* **Aim of the exercise**
Could you return every line of the material that contains the word "Step"?

* **Recorded information**

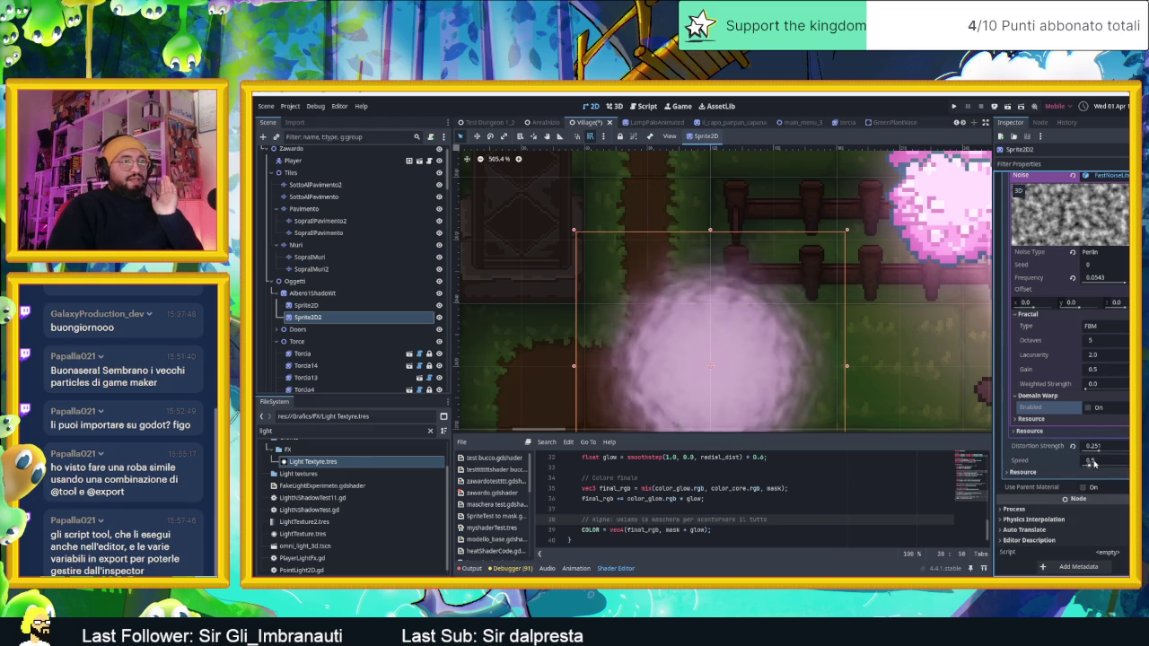
{"action": "left_click_drag", "start_coordinate": [1107, 462], "coordinate": [1095, 461]}
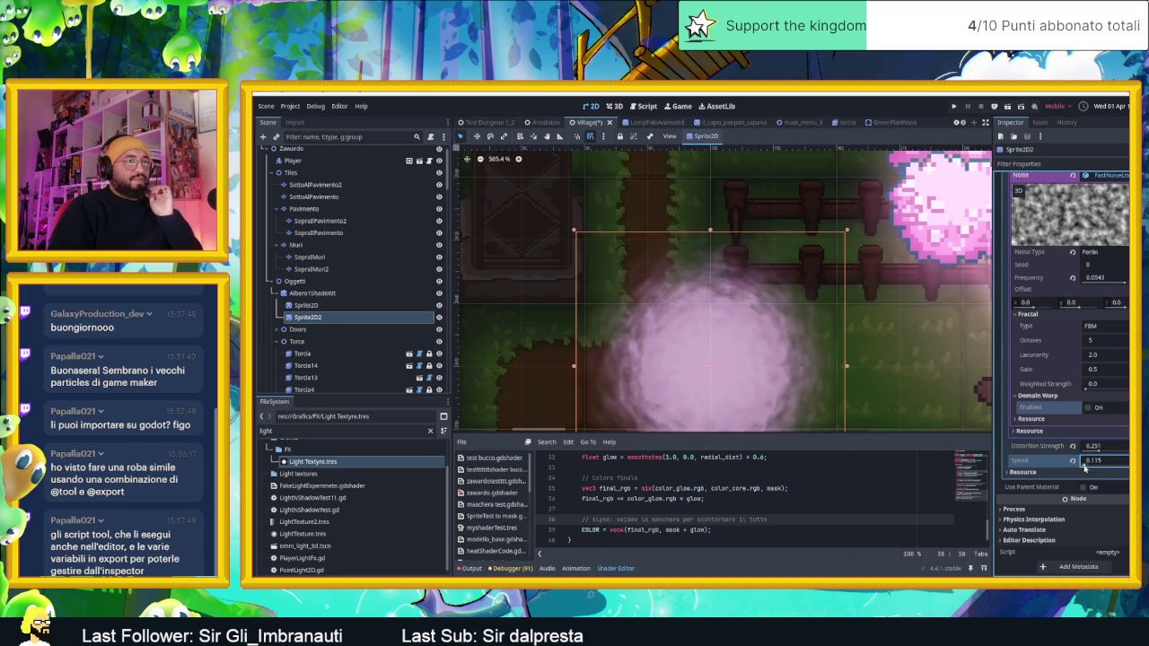
{"action": "scroll", "coordinate": [755, 314], "scroll_direction": "down", "scroll_amount": 5}
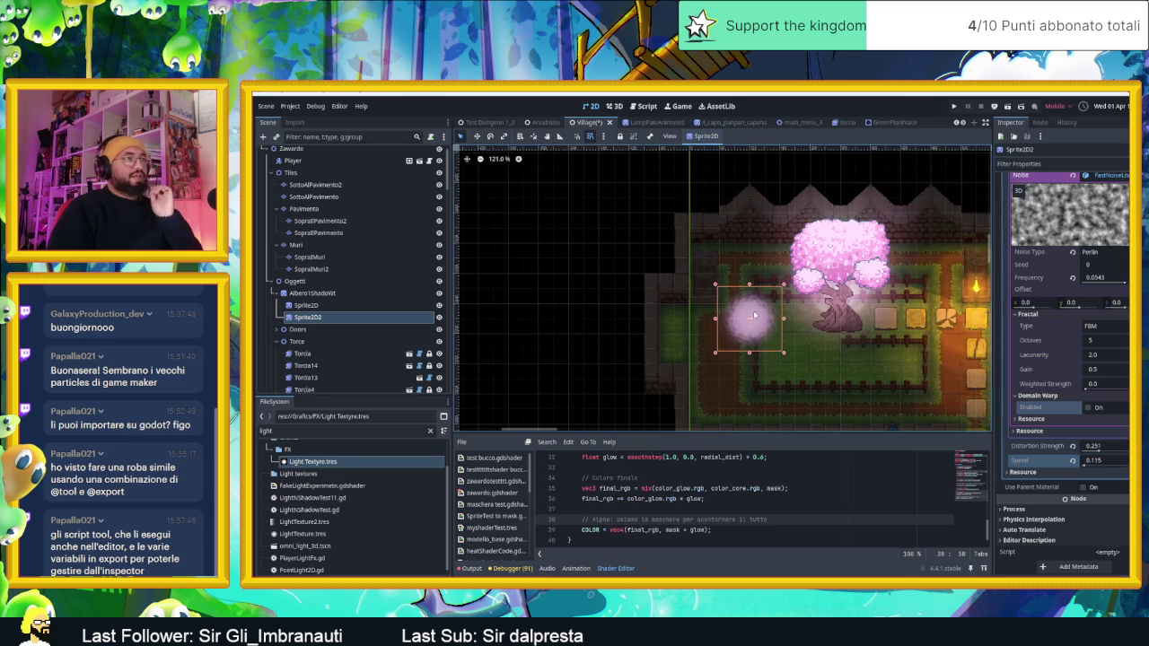
Step: Place the glow sprite over the tree, scale it around the canopy, and nudge it centred with arrow keys
{"action": "left_click_drag", "start_coordinate": [755, 314], "coordinate": [788, 235]}
{"action": "mouse_move", "coordinate": [881, 312]}
{"action": "left_mouse_down"}
{"action": "mouse_move", "coordinate": [900, 326]}
{"action": "mouse_move", "coordinate": [887, 325]}
{"action": "left_mouse_up"}
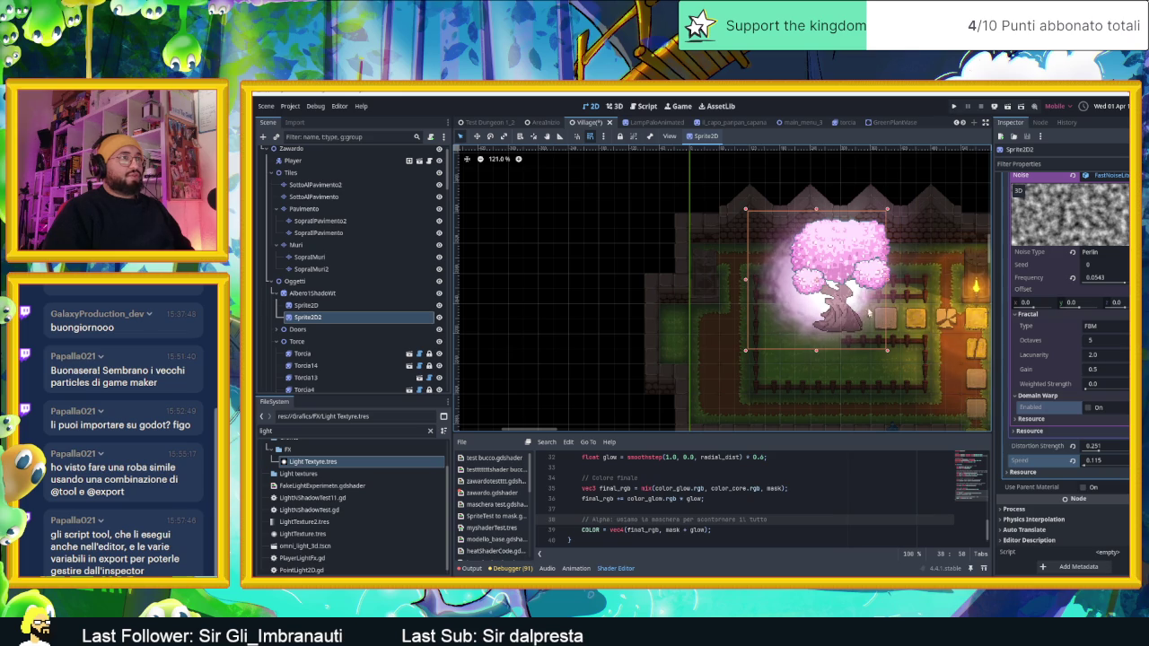
{"action": "left_click_drag", "start_coordinate": [777, 299], "coordinate": [795, 299]}
{"action": "key", "text": "Up"}
{"action": "key", "text": "Up"}
{"action": "key", "text": "Up"}
{"action": "key", "text": "Up"}
{"action": "key", "text": "Up"}
{"action": "key", "text": "Up"}
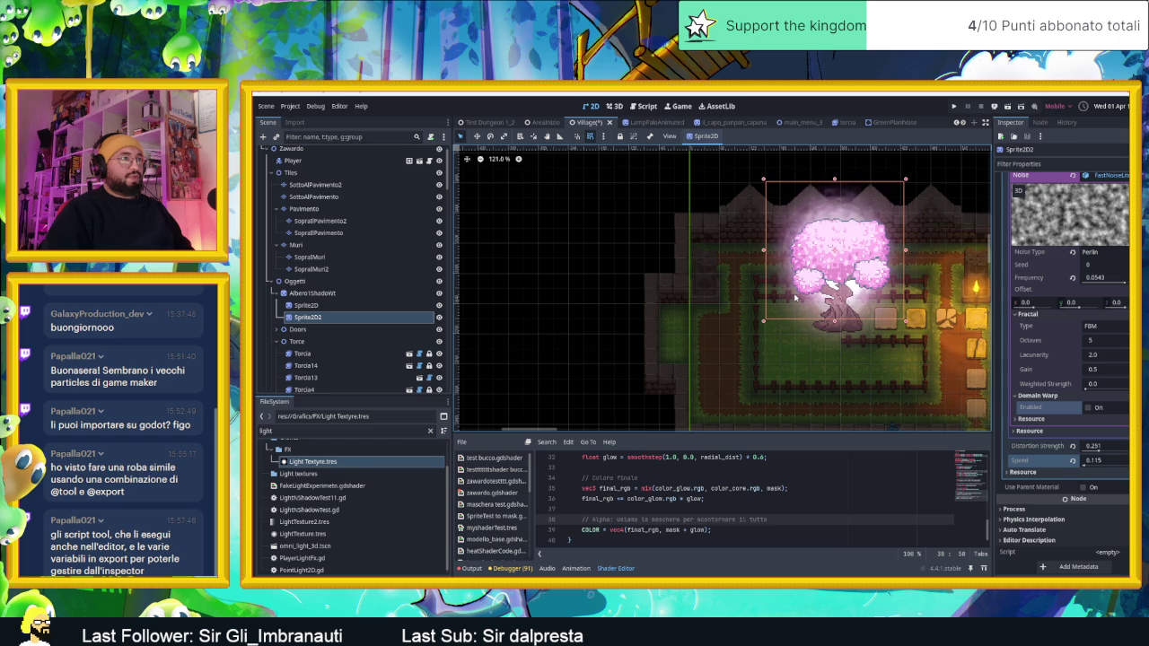
{"action": "key", "text": "Right"}
{"action": "key", "text": "Right"}
{"action": "key", "text": "Right"}
{"action": "key", "text": "Down"}
{"action": "key", "text": "Down"}
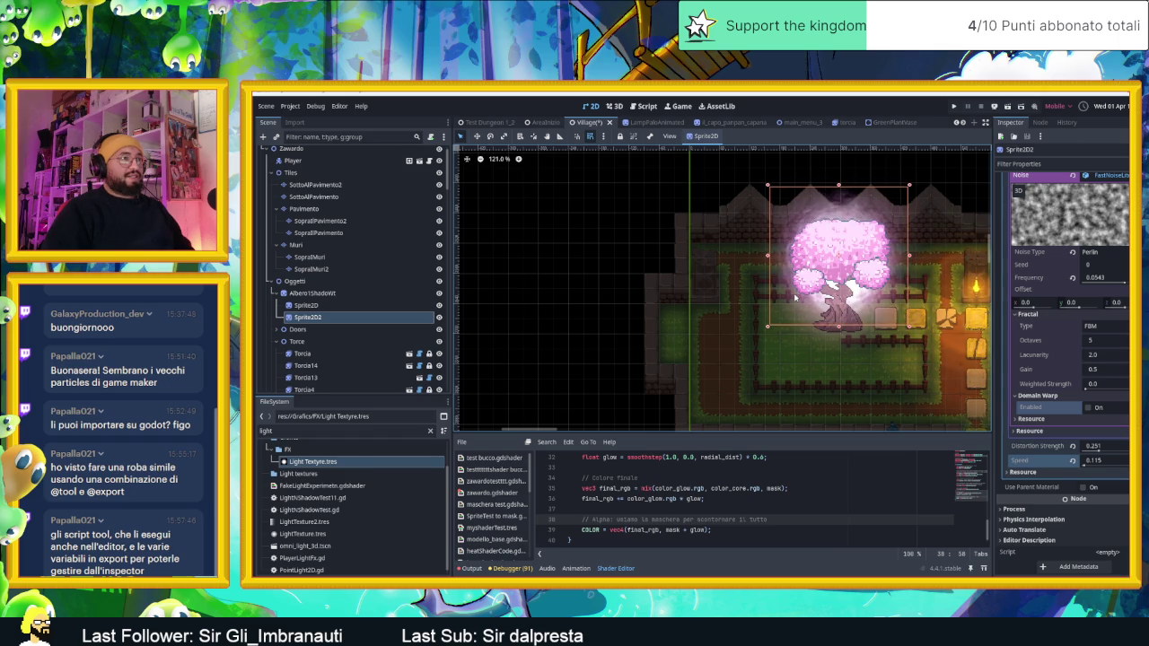
{"action": "left_click", "coordinate": [553, 288]}
{"action": "scroll", "coordinate": [677, 290], "scroll_direction": "right", "scroll_amount": 3}
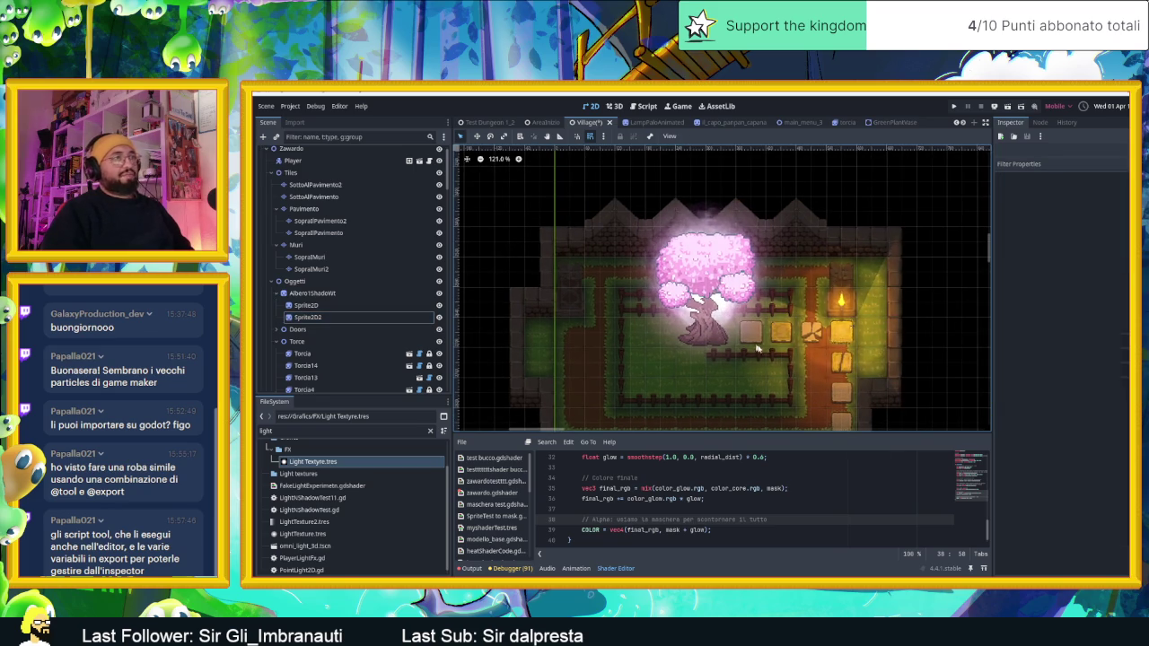
Step: Save the Village scene with Ctrl+S and zoom the viewport to inspect the glowing tree
{"action": "key", "text": "ctrl+s"}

* **Response area**
Step: Place the glow sprite over the tree, scale it around the canopy, and nudge it centred with arrow keys
Step: Save the Village scene with Ctrl+S and zoom the viewport to inspect the glowing tree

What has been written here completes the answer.